■ **EXCERPT**:
Segment Open

RYE BREAD
This rye bread recipe is lower in gluten than your average white loaf - this recipe uses white or wholemeal flour to give a light texture but you can experiment with ratios
Provided by Cassie Best
Categories Lunch, Side dish
Time 50m
Yield Makes 1 loaf
Number Of Ingredients 6
Steps:
- Tip the flours, yeast and salt into a bowl. In a jug, mix the honey with 250ml warm water, pour the liquid into the bowl and mix to form a dough. Rye flour can be quite dry and absorbs lots of water, if the dough looks too dry add more warm water until you have a soft dough Tip out onto your work surface and knead for 10 mins until smooth. Rye contains less gluten than white flour so the dough will not feel as springy as a conventional white loaf.
- Place the dough in a well oiled bowl, cover with cling film and leave to rise in a warm place for 1-2 hrs, or until roughly doubled in size. Dust a 2lb/900g loaf tin with flour.

Segment Closed

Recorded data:
Segment Open

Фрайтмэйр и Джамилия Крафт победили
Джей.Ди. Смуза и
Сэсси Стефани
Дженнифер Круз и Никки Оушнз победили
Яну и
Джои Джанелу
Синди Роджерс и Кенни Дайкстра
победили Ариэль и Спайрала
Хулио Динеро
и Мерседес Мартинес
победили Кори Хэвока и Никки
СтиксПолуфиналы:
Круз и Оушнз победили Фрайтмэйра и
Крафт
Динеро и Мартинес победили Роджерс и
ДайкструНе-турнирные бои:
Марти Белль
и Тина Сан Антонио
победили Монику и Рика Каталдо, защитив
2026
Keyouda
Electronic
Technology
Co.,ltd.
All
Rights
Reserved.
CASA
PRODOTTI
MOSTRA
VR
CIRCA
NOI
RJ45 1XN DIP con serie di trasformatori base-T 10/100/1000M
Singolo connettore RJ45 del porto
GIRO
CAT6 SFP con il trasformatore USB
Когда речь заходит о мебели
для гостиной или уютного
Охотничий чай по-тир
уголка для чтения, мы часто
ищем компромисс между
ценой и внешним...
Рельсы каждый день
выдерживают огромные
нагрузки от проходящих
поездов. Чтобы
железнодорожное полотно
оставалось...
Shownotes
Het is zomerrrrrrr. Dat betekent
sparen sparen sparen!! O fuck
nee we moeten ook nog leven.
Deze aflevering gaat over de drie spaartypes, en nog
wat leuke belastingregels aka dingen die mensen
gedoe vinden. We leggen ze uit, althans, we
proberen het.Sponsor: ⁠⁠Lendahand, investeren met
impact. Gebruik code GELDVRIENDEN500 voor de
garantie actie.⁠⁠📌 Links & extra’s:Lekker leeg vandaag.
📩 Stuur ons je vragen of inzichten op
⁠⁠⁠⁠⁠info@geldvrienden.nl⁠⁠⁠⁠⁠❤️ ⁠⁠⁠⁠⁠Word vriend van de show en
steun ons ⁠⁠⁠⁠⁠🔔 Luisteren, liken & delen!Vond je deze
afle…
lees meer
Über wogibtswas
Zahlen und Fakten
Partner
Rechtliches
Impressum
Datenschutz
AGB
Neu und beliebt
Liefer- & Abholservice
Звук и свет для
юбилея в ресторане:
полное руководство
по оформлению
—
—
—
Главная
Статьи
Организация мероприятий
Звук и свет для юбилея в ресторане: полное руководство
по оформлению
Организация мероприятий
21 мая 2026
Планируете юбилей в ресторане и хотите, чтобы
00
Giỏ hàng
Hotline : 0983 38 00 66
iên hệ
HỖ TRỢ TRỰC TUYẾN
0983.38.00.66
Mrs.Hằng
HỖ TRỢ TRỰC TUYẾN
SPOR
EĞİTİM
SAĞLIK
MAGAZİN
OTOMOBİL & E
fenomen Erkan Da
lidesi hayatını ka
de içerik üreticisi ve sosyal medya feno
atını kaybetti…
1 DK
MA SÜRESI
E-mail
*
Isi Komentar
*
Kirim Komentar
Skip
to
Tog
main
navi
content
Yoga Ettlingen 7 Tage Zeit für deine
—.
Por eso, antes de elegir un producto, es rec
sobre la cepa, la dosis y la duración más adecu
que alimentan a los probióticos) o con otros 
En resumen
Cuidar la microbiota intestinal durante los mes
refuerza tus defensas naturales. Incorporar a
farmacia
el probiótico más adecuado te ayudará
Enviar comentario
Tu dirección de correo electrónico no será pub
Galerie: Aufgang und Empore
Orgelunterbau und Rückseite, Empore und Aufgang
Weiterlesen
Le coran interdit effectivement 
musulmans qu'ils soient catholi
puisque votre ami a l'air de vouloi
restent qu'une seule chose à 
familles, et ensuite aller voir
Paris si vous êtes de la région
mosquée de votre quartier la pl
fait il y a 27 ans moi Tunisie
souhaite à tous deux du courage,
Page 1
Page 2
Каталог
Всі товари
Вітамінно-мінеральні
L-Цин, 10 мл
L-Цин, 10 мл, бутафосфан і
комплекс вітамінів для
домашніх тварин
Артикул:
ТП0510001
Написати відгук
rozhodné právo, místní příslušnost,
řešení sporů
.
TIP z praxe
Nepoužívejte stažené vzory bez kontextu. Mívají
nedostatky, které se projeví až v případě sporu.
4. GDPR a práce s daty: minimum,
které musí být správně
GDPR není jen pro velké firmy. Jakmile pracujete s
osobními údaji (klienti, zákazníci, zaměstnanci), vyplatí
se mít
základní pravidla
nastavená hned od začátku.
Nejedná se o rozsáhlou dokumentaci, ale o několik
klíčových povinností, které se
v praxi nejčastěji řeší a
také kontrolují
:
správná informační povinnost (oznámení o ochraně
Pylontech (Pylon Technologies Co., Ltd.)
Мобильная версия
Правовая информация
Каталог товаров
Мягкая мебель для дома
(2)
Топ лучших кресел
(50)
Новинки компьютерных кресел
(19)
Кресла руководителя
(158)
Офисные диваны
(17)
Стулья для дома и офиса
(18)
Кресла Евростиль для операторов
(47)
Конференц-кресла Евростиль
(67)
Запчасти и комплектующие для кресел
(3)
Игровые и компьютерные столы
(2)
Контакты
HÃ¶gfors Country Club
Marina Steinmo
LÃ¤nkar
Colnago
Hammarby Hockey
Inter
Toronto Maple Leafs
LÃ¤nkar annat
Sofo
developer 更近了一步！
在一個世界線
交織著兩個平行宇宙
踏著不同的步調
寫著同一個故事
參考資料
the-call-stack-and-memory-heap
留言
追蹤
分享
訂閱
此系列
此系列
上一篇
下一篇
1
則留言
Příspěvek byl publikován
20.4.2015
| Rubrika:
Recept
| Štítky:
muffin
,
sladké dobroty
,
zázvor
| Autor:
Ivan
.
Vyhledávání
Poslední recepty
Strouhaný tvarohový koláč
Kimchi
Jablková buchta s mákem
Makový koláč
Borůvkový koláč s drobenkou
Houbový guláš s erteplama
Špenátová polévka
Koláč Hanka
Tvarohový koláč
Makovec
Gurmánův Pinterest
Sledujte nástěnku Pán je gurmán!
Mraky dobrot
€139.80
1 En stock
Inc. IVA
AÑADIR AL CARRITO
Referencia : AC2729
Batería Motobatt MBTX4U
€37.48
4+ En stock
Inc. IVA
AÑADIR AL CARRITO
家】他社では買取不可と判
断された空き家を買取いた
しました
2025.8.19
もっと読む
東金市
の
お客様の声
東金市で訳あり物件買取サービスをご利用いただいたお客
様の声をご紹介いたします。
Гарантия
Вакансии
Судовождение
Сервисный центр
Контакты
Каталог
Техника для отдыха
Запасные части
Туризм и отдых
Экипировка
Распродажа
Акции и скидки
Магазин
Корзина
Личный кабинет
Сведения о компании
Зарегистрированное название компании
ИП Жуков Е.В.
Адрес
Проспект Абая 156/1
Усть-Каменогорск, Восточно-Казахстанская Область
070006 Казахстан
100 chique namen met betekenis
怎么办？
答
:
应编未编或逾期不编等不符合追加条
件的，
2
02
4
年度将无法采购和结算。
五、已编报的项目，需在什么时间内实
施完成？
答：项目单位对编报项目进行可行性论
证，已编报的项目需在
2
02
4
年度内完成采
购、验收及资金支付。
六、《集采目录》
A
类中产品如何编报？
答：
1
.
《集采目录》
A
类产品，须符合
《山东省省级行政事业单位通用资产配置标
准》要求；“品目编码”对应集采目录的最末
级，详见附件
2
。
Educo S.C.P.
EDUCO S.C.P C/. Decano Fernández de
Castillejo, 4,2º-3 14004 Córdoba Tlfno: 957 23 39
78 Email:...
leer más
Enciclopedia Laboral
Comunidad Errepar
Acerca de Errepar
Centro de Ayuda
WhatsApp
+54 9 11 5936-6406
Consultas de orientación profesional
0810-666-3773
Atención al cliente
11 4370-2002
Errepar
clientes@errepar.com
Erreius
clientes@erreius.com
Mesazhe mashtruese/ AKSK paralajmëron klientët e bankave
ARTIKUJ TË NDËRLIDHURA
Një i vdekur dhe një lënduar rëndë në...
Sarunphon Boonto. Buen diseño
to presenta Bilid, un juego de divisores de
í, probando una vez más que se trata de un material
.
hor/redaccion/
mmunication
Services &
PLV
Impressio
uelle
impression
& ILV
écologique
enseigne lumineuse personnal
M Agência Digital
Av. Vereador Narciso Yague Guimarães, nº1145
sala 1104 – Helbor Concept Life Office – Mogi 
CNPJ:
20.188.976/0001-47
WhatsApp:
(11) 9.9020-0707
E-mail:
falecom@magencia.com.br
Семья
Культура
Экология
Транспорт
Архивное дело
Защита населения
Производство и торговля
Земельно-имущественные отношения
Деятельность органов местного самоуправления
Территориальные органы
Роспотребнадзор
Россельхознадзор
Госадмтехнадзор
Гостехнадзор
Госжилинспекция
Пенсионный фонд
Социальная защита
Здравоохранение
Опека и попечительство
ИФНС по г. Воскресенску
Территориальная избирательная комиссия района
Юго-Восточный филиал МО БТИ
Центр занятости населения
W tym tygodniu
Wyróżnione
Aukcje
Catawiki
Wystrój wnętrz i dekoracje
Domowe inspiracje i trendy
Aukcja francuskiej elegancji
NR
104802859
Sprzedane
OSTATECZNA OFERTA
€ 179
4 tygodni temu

Segment Closed

■ **TASK REQUIREMENTS**: Continue the rye bread recipe, picking up right after its last sentence.

■ **TASK RESPONSE**:
- Tip the dough back onto your work surface and knead briefly to knock out any air bubbles. If using caraway seeds work these in to the dough. Shape into a smooth oval loaf and pop into your tin. Cover the tin with oiled cling film and leave to rise somewhere warm for a further 1 - 1.5 hr, or until doubled in size.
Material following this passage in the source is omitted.